Dubai kali inipun menangkap rasa gamangku, bahwa hidup kembali berubah. Ah, aku memang tahu bahwa hidup dan perubahan adalah pasangan kekasih tak terpisahkan. Tapi perubahan yang rasanya terlalu hilir mudik ini menyisakan kegamangan. Kemarin aku masih dalam ritme menikmati pagi Jogya, ke Lab dengan jadwal sesuka hati, kemudian wisata kuliner yang mendukung nafsu makanku yang kian menggila. Kini, di ruang tunggu di samping orang-orang yang tak kukenal.
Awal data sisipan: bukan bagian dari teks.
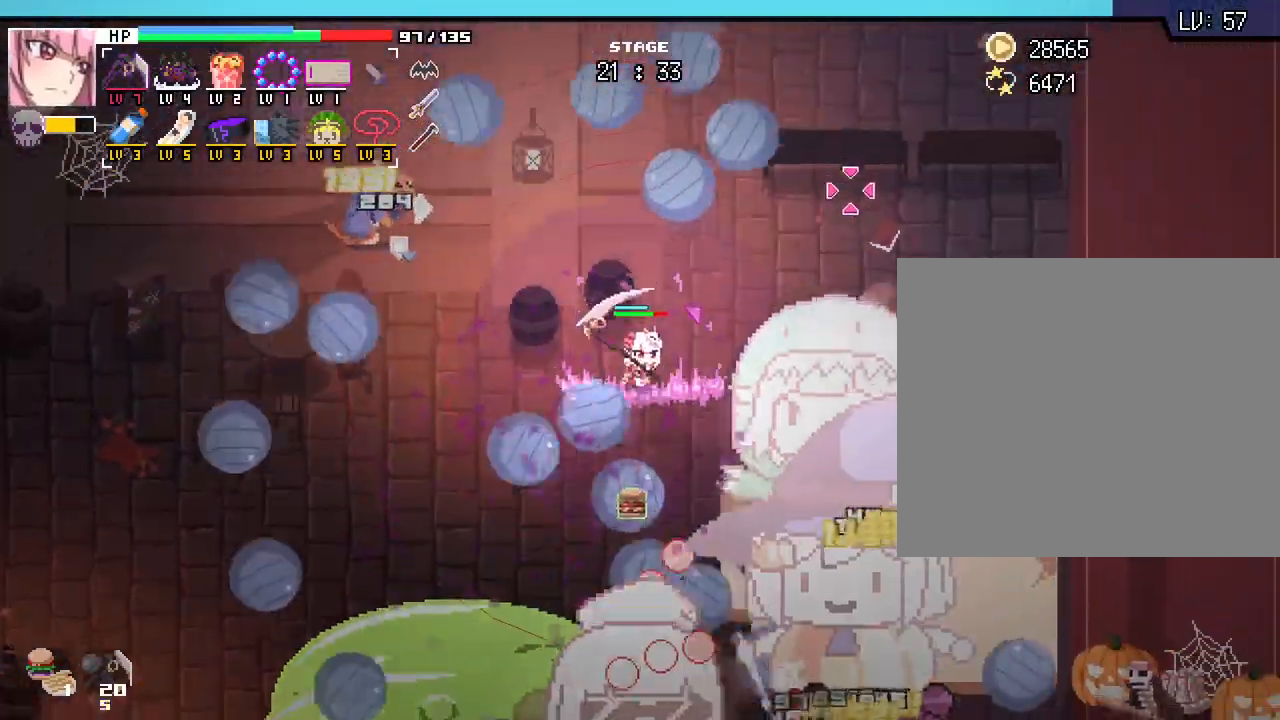
{"keys": ["d"], "mouse": [], "events": [[167, "d", "down"], [283, "w", "up"]]}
Dan beberapa jam mendatang, aku kembali akan menghirupi udara Glasgow sekaligus rentetan tanggung jawab yang telah menungguku.
Ah nikmatilah, nikmatilah wahai diriku. Bila katalog rasa tersedia untuk kita, bukankah hidup menawarkan untuk menikmatinya?
Aku tak perlu berpura-pura tak sedih, tak usah pura-pura kuat ataupun berusaha menyembunyikan kegamangan. Aku sama seperti rasa manusia lainnya, tapi di atas itu semua, rasaku berkata “semua akan baik-baik saja.
Dubai dengan berderet-deret shopping shop itu tak terlalu lagi menarik perhatianku. Aku di sini mengakrabi rasaku sendiri.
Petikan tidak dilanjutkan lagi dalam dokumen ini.